Каллен от неожиданности застыл на месте и едва не выругался, услышав стремительно приближающийся конский топот. Их уединение было нарушено. Каллен оглянулся и бросил свирепый взгляд на всадника, скакавшего к ним во весь опор на рыжеватом чалом коне.

— Мак! — Эвелинда рванулась к всаднику.

— Вот вы где! Я уже начал волноваться. Я… — Конюх внезапно замолчал, и его лицо потемнело от тревоги. Озадаченный Каллен проследил за направлением взгляда незнакомца и увидел, что тот смотрит на Эвелинду. Ее внешний вид, мягко говоря, оставлял желать лучшего: мокрое платье было порвано, на руках синяки. Все это совершенно четко указывало на то, что девушка подверглась нападению. Ну а если у кого-то еще могли остаться сомнения, к его услугам были: синяки на подбородке; распухшие от поцелуев губы; растрепанные волосы и испуганное лицо.

Каллен уже приготовился сразиться с незнакомцем, но тут ему бросилось в глаза, что мужчина без оружия. Похоже, перед ним слуга.

— Стало быть, вы Доннехэд? — спросил человек дрожащим от гнева голосом.

— Стало быть, так, — коротко согласился Каллен. Видимо, его спутники, которых он послал вперед, прибыли в замок еще до того, как слуга Эвелинды выехал оттуда. Они рассказали о странной женщине на поляне и о том, что их лэрд остался с ней. Скорее всего именно это заставило слугу выехать из замка на поиски хозяйки. Значит, он хотел защитить ее и, кроме того, не трус, раз не побоялся ради своей госпожи встретиться лицом к лицу со страшным Дьяволом из Доннехэда.

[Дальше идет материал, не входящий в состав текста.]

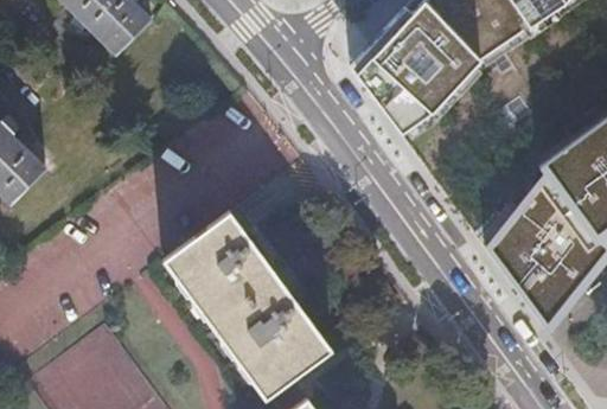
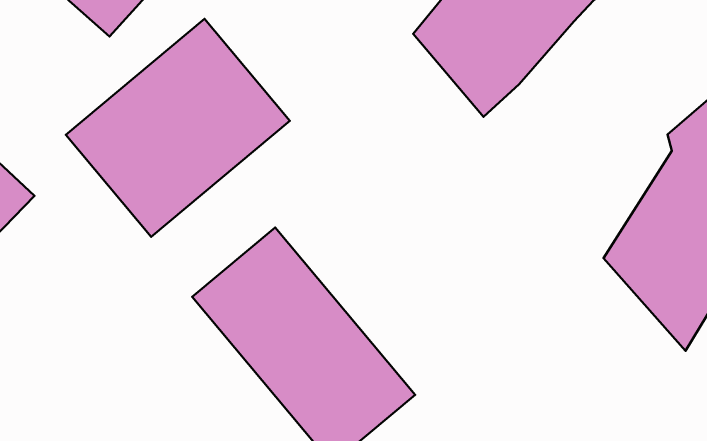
building: none -> [66,19,290,237]

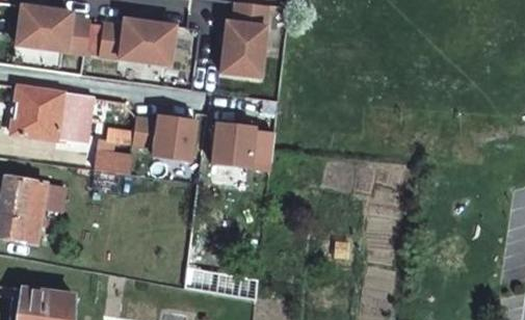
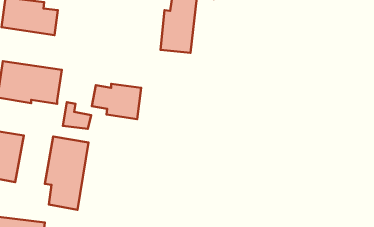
building: [101,18,175,64] -> none
building: [212,123,275,167] -> none
building: none -> [45,137,89,210]

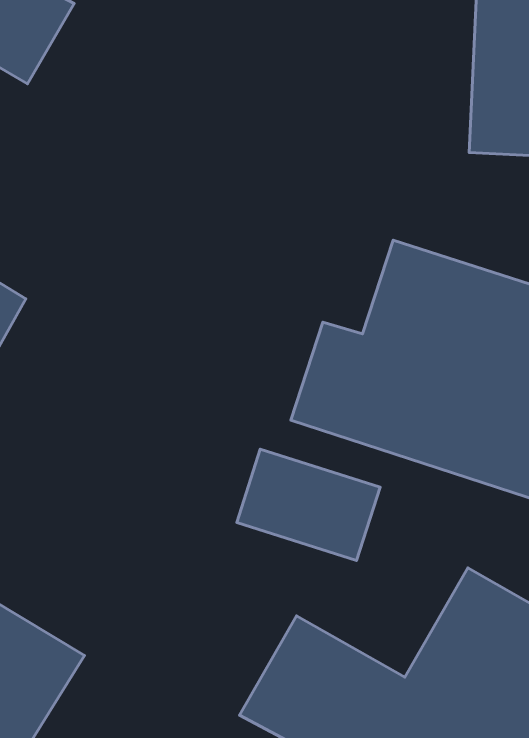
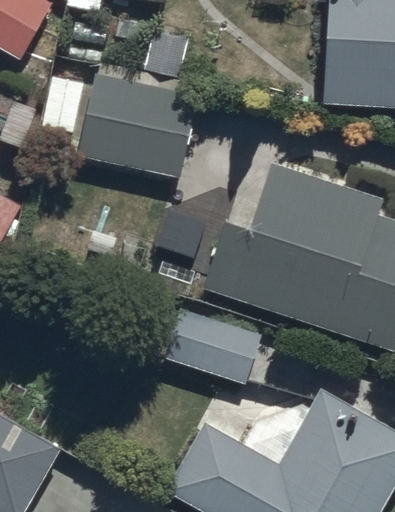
building: none -> [78,73,198,178]

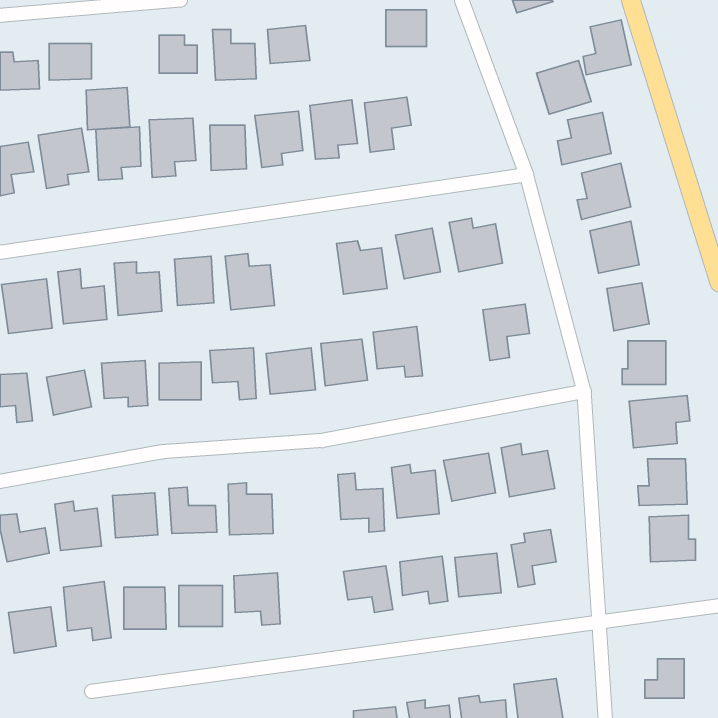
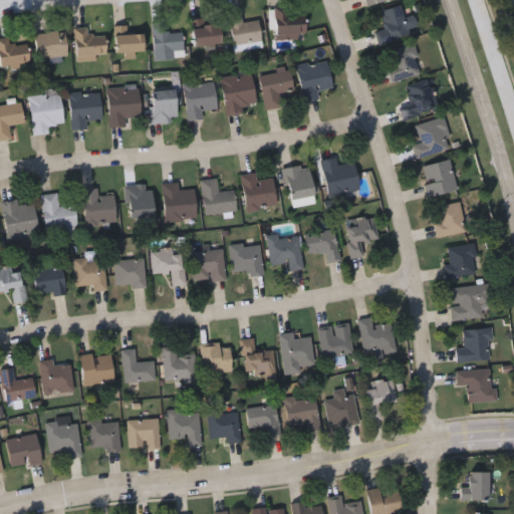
building: none -> [230,12,261,44]
building: [583,20,631,75] -> [375,6,410,45]
building: none -> [297,60,332,101]
building: [86,87,130,130] -> [75,28,106,58]
building: none -> [201,178,237,215]
building: none -> [304,229,340,262]
building: none -> [200,345,232,374]
building: none -> [207,410,241,443]

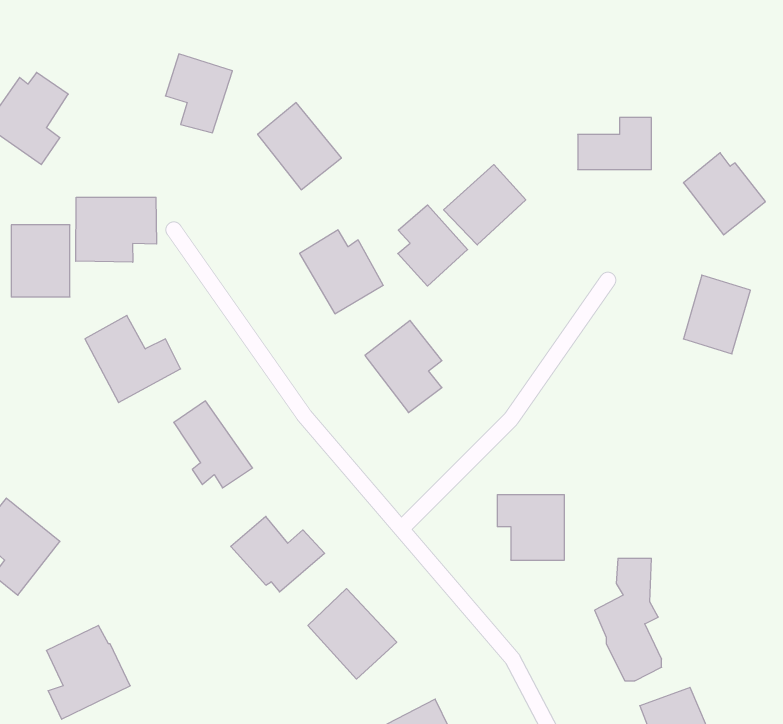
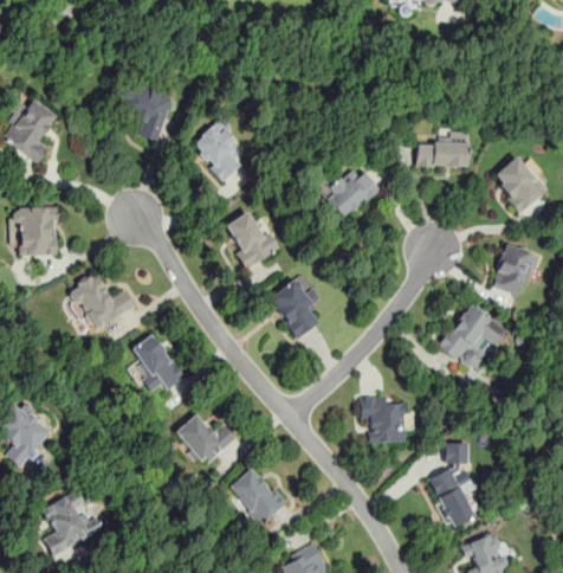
building: [76,197,156,262] -> none
building: [398,205,468,286] -> none
building: none -> [436,303,505,374]

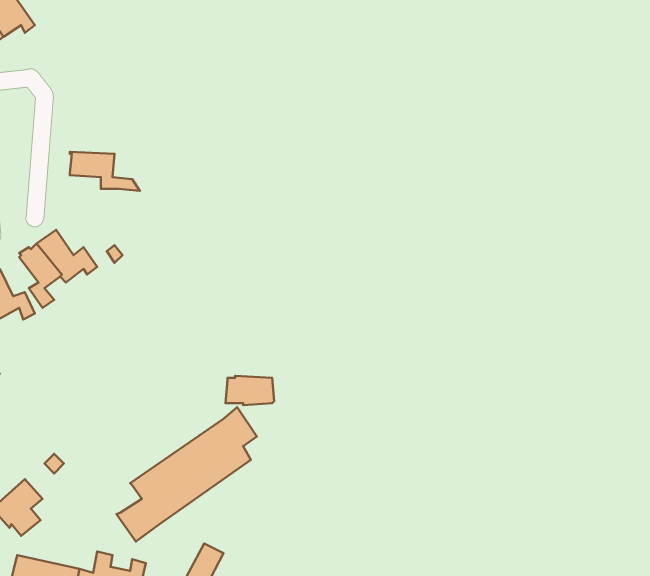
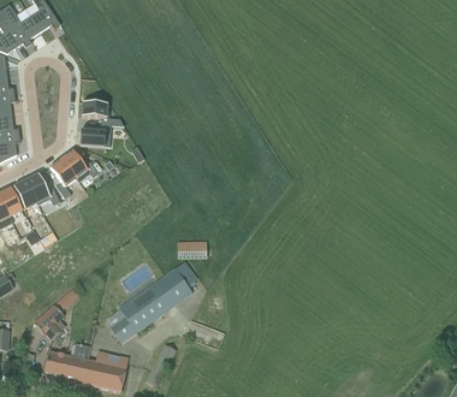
building: none -> [78,125,111,147]

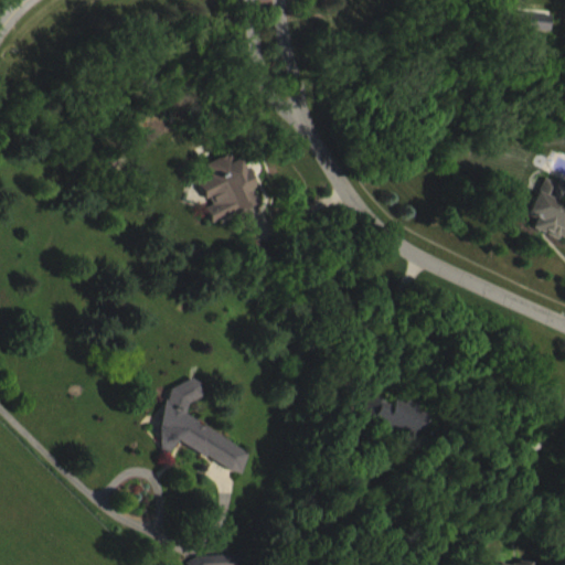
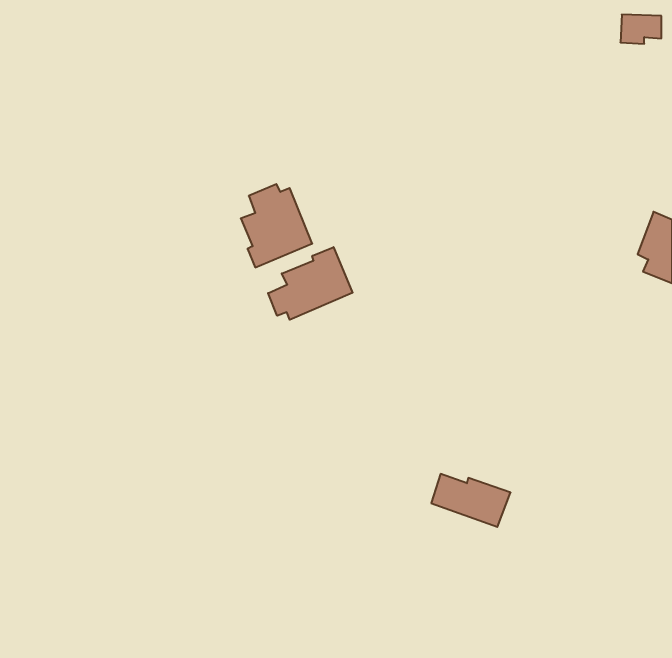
building: none -> [268,247,353,320]
building: [157,373,252,473] -> none

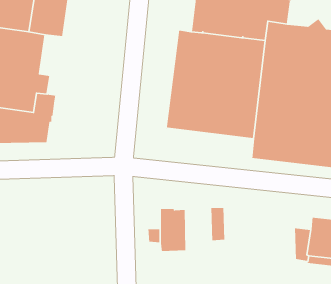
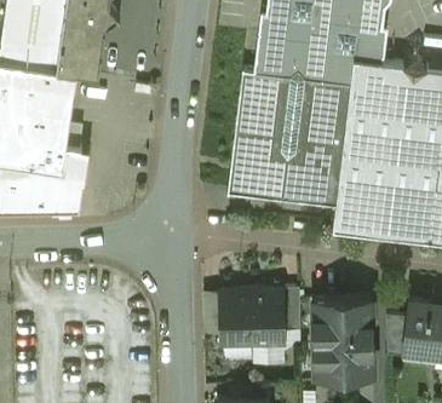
building: none -> [251,292,283,346]
building: none -> [314,300,373,379]

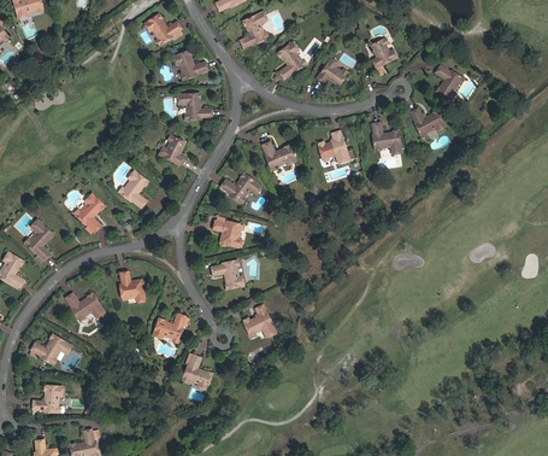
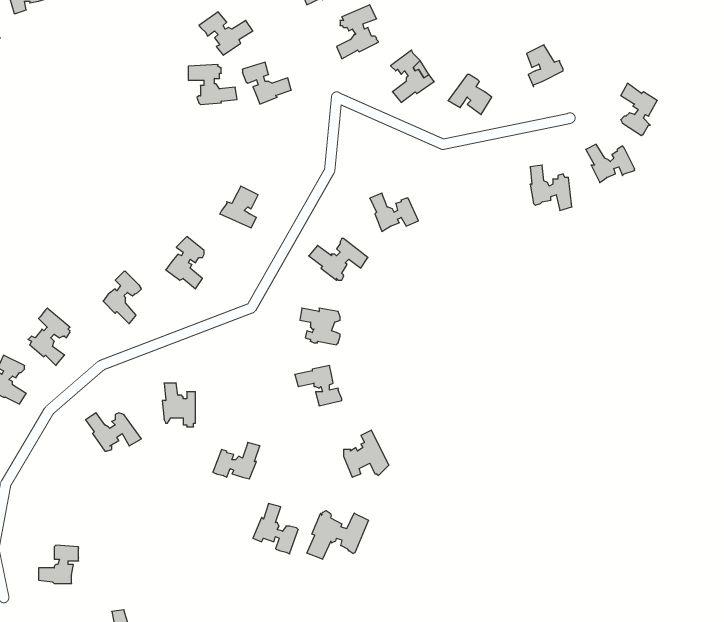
building: [179,93,213,121] -> [188,65,237,105]
building: [319,130,350,162] -> none
building: [31,334,71,363] -> none
building: none -> [307,511,368,559]

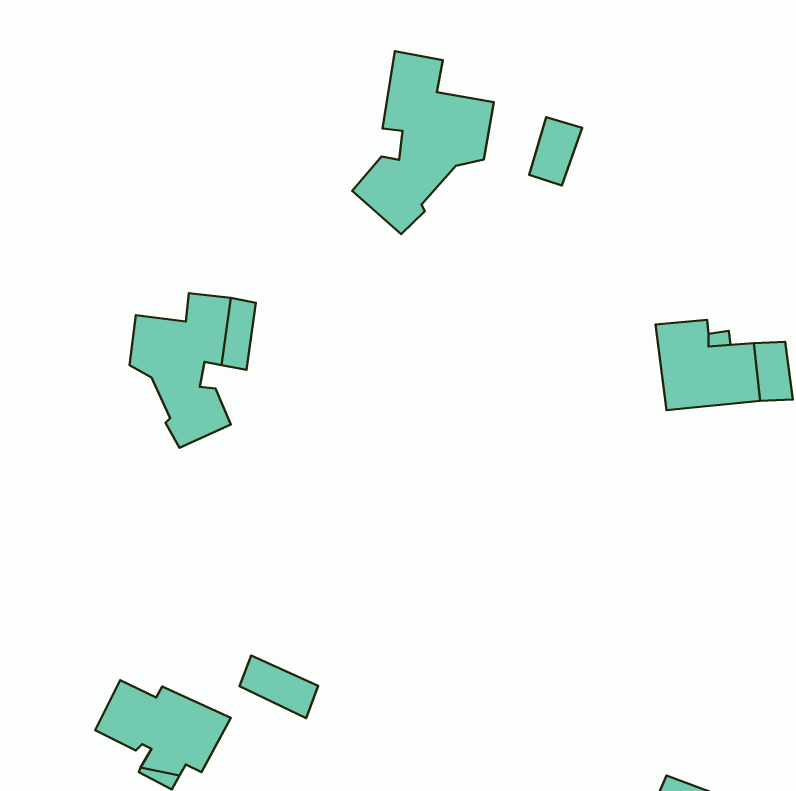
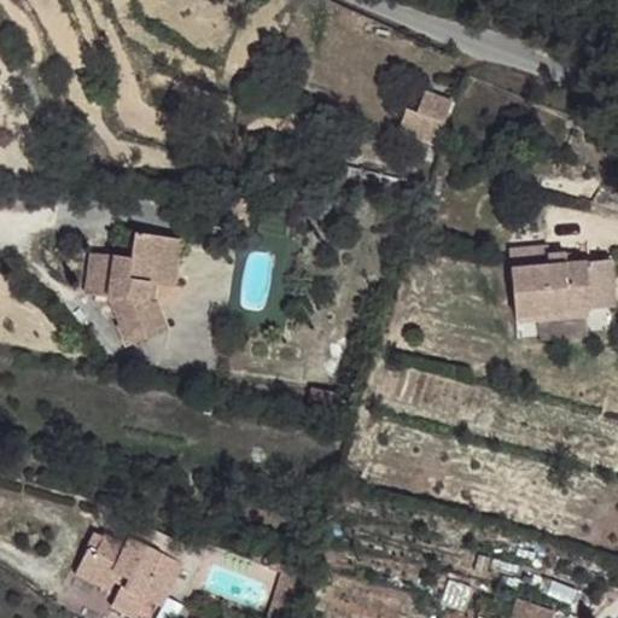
building: [352,51,494,234] -> none
building: [240,656,318,718] -> none

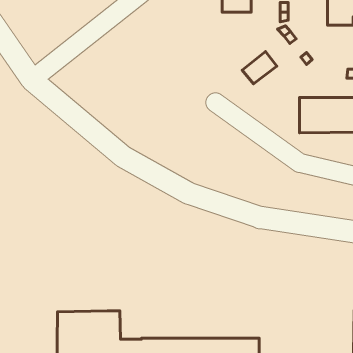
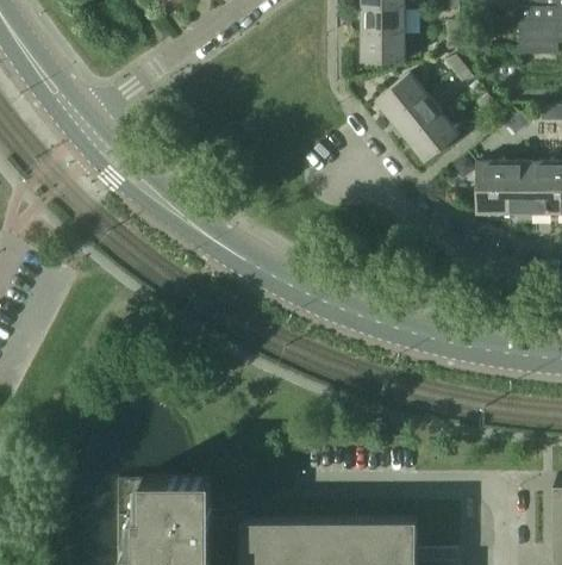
building: none -> [363,36,406,62]
building: none -> [376,74,427,122]
building: none -> [410,116,460,162]

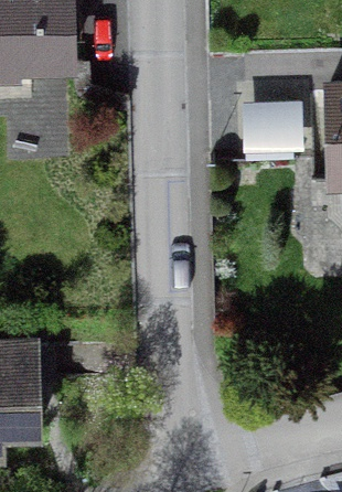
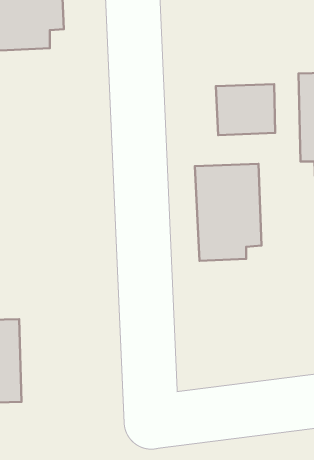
building: none -> [195,164,261,261]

Взяв Эвелинду за руку чуть повыше локтя, Каллен повел ее к лошади. По дороге он размышлял, не снять ли ему тяжесть с души слуги, объяснив, что он — Каллен — не имеет никакого отношения ко всем этим синякам, но решил промолчать. Он крайне редко кому-либо что-либо объяснял. Он предпочитал оставить людям возможность самостоятельно делать выводы. В какой-то степени это послужило укреплению его чудовищной репутации. С завидным постоянством из всех вариантов объяснения событий окружающие выбирали самый устрашающий. Впрочем, в этом были свои преимущества. Исключительно удобно считаться жестоким, бессердечным Дьяволом из Доннехэда. Дурная слава сослужила ему хорошую службу, обеспечив победу в большинстве сражений задолго до их начала. Он убедился — нет лучшего оружия, чем страх, внушаемый нелепыми сказками о Дьяволе из Доннехэда.